The Swede Svante August Arrhenius, father of the ionic theory that explains the movement of electric currents in solutions, was born in Vik to a family of farmers. When he was only a year old his parents moved to Uppsala, where he first attended school; he demonstrated a rare facility for solving mathematical problems and an unusual interest in physics and mathematics.
In 1876 he entered the University of Uppsala, the oldest university in Sweden, to study mathematics, chemistry and physics. In 1881 he moved to the Academy of Sciences in Stockholm. After working as an assistant to a professor he developed his doctoral thesis on the galvanic conductivity of electrolytes. Arrhenius concluded that electrical conductivity was possible in a solution due to the presence of ions. He was to later say that “the idea occurred on the night of the May 17, 1883, and I could not look at anything else until I had solved the problem.”
The relationship between electricity and chemistry was rejected by the scientific community at the time. However, while jury members raised many doubts about the new theory, Arrhenius obtained his doctorate in 1884. He lectured in physical chemistry at Uppsala, the first Swede to lecture in this branch of science, and, in 1895, he became a physics professor at the Stockholm Högskola (the “High School of Stockholm,” a private foundation that was the equivalent of a university science faculty). Arrhenius managed to win over many scientists in diverse fields and, in 1903, was awarded the Nobel Prize in Chemistry, his theory for electrolytic dissociation having been widely accepted by that time. Two years later, despite being made various offers from universities, he stopped giving classes and became chief of the Nobel Institute for Physical Chemistry, newly created by the Academy of Sciences.

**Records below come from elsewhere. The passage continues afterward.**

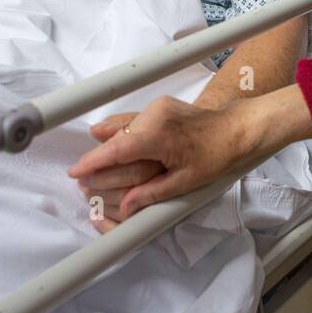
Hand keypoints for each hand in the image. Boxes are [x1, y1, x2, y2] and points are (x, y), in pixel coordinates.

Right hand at [69, 96, 253, 228]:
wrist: (237, 128)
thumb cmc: (215, 157)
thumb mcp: (185, 182)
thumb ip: (151, 194)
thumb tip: (125, 208)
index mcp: (158, 136)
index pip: (116, 150)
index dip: (93, 162)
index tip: (75, 172)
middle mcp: (154, 116)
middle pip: (116, 140)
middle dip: (99, 158)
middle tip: (82, 177)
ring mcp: (156, 107)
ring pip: (122, 128)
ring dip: (109, 144)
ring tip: (93, 162)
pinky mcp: (159, 104)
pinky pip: (132, 119)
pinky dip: (120, 130)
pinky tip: (105, 135)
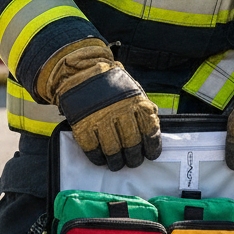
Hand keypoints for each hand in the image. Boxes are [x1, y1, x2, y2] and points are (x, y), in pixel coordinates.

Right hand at [37, 40, 161, 170]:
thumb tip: (151, 130)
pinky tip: (101, 159)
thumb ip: (142, 108)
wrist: (81, 70)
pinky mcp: (83, 125)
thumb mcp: (132, 90)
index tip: (151, 154)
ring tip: (117, 163)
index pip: (150, 131)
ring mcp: (100, 119)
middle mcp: (120, 112)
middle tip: (133, 161)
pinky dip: (97, 157)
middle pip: (132, 144)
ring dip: (116, 161)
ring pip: (113, 150)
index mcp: (136, 102)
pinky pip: (92, 149)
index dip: (152, 147)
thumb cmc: (110, 82)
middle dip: (134, 158)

Arrhenius accumulated various distinctions, including being the first foreigner to be elected to the Royal Society and receiving a medal from the Chemical Society, among other prizes. He also published many popular books that could be understood by a non-scientific public. His interests in astronomy led him to propose a new theory on the formation of the solar system, based on the collision of stars, and he did valuable research into the use of chemical serum in fighting diseases.
Both in his professional and private life, Arrhenius was a quiet but happy man. During World War I he showed great bravery, successfully freeing and repatriating German and Austrian scientists. He married twice, first in 1894 to Sofia Rudbeck, with whom he had a son, and then to Maria Johansson in 1905, with whom he had three children. He died in Stockholm in 1927 and was buried in Uppsala.